И только несколько парней — такие же новички в этом мире, как и он, пожимали плечами и растерянно переминались с ноги на ногу.
В окне мелькнул Свен. Макс дернулся было, но тот уже исчез.
— Ну пойдем что ли тоже на выход, — предложил кто-то совсем рядом, я потом прошел мимо.
Макс и все прочие, кто еще оставался в казарме, потянулись к выходу. Но и за дверью они продолжили растерянно наблюдать за всеобщей суетой. Хотя площадь между корпусами казарм уже опустела. В проходе между столовой и комендатурой показался Свен. Он что-то высматривал, глядя в их сторону, а потом помахал, призывая подойти к нему, а сам скрылся за углом. Макс поспешил туда, товарищи по несчастью не отставали.
Когда они добежали до места, где буквально только что был их десятник, там уже никого не было.
— Ну и куда теперь- то? — вздохнул Макс.
Он несколько раз крутанулся на месте, но кроме их растерянной компании из пяти человек, совсем никого не было видно.
— Да что, черт возьми, здесь происходит? — буквально вскричал кто-то за спиной Макса. — Дурдом!
— Может, пожар? — предположил другой голос. — Смотрите, там какое-то зарево.
Чья-то рука протянулась над плечом Макса, и он посмотрел в указанную сторону. Черное ночное небо и правда буквально на глазах становилось багровым, а гудение пламени доносилось даже до сюда.
— А чему там гореть-то? Здесь же все каменное.
— Макс, Том, ребята, вот вы где, — задыхаясь после бега, выпалил Стиви.
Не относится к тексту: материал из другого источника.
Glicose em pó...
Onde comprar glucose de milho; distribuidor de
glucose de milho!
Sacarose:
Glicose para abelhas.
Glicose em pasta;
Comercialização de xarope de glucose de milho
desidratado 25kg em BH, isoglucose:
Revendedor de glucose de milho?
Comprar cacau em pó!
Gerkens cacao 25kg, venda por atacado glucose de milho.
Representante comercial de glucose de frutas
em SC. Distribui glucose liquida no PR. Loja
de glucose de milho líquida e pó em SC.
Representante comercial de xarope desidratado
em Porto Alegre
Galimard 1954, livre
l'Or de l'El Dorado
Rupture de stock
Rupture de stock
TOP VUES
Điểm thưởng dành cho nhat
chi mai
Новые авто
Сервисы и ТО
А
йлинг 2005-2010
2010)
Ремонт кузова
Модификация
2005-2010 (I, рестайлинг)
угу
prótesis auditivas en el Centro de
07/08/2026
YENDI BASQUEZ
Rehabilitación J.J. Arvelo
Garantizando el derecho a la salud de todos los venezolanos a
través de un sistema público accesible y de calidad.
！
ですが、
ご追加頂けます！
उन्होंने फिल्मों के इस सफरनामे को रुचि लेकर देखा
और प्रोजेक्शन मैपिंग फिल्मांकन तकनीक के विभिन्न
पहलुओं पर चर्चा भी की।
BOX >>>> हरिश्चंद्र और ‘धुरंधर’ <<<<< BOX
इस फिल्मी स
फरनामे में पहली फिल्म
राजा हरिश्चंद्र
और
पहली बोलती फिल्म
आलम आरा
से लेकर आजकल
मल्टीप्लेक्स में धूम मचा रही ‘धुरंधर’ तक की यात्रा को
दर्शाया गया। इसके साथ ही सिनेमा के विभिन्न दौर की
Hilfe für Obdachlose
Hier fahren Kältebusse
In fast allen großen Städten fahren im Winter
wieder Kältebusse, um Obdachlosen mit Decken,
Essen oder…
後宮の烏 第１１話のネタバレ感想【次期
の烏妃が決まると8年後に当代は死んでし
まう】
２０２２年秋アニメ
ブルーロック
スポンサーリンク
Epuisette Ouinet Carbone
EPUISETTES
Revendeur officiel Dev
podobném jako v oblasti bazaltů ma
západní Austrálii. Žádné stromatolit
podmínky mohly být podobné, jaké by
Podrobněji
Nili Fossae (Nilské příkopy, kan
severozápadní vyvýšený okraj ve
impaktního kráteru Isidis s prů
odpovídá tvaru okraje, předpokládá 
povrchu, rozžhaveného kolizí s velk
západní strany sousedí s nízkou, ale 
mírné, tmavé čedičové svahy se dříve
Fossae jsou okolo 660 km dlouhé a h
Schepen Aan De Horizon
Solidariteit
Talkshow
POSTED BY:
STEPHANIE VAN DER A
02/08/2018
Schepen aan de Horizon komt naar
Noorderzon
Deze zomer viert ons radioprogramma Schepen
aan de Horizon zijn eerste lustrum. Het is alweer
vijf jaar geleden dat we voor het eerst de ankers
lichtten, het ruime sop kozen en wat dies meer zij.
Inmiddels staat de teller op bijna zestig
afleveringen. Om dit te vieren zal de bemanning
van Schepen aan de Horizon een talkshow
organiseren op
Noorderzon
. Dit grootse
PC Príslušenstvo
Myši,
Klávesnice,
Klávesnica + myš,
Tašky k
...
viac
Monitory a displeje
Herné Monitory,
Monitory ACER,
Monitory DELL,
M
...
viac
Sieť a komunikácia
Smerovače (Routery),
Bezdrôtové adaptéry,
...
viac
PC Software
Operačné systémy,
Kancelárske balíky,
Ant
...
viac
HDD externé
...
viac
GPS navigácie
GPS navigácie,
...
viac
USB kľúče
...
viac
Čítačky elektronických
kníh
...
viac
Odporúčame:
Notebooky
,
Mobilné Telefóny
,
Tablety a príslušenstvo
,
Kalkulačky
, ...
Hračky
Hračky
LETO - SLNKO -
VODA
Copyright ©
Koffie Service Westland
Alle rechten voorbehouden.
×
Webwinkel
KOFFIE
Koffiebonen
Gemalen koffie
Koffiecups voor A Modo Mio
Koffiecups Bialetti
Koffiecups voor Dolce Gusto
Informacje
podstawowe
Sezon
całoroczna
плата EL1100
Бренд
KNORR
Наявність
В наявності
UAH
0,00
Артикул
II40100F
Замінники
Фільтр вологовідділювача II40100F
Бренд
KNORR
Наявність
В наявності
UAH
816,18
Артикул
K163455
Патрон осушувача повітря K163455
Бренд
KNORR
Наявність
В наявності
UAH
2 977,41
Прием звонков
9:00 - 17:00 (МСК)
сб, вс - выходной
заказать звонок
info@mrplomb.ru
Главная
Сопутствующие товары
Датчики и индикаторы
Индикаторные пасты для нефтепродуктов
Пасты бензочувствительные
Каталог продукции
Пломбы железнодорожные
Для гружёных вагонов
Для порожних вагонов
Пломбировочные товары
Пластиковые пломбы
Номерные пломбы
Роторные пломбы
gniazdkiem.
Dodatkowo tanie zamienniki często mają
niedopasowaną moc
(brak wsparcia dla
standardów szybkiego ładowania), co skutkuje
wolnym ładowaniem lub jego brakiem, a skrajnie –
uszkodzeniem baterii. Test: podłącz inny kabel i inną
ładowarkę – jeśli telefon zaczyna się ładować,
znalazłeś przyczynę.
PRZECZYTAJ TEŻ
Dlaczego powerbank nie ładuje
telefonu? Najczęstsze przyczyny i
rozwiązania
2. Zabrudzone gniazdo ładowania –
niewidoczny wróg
Остановившись, он наклонился и, упершись руками в колени, пытался отдышаться. Макс, с трудом оторвав взгляд от все сильнее краснеющего неба, перевел на него взгляд.
— Свен вспомнил про тебя, — продолжил Стиви, выпрямившись, — и про других, кто здесь недавно. Ну, в смысле, кто оттуда, — он неопределенно махнул рукой. — Он сказал, что вы растеряетесь. Здешние-то сызмальства знают, что делать, другие, кто давно здесь, проходили это не раз, — отдышавшись немного, Стиви так затараторил, что его едва можно было понять. — Марий, он пятидесятник, отправил меня к вам. Сказал, что там от меня толка ноль, мол, какая с пацана польза, только под ногами буду путаться, а здесь пригожусь. Ну, в смысле, не здесь, а с вами… для вас. Он велел рассказать вам все, что знаю, пока мы идем к восточным городским воротам. Вы из казармы-то все свои вещи забрали. А то вряд ли мы туда вернемся. Туда беженцев поселят.
— А что мы будем делать у ворот? — спросил Том.
— За порядком будем следить.
Мирра не спала всю ночь. Она лежала и не шевелилась. Но мысли в голове бурлили.
Получается, что Сфирья — проклятие и благословение этого мира. Первая преданная и убитая сотворяющая прокляла Сфирос, и тогда случилась сильная засуха, а следом голод и смерти. Потом пришла другая Сфирья и все наладилось. Но и ее убили, и следующую. И проклятие только крепло. И тогда они догадались садить сотворяющую под замок. Пока Сфирья жива, этот мир цветет.
И если засуха вдруг вернется, если случатся какие-то катаклизмы и погибнут посевы, то люди подумают, что ошиблись и настоящая Сфирья в том лесу ускользнула от них, а поймали они не ту, то они ее отпустят. Конечно отпустят.
И Мирра неистово стала желать, чтобы этот мир — Сфирос, как называл его Адрий, нельзя было назвать цветущим раем, или хотя бы благополучным местом. Мирра не знала, как бывало после смерти сотворяющей, но представить как это могло бы быть, она могла.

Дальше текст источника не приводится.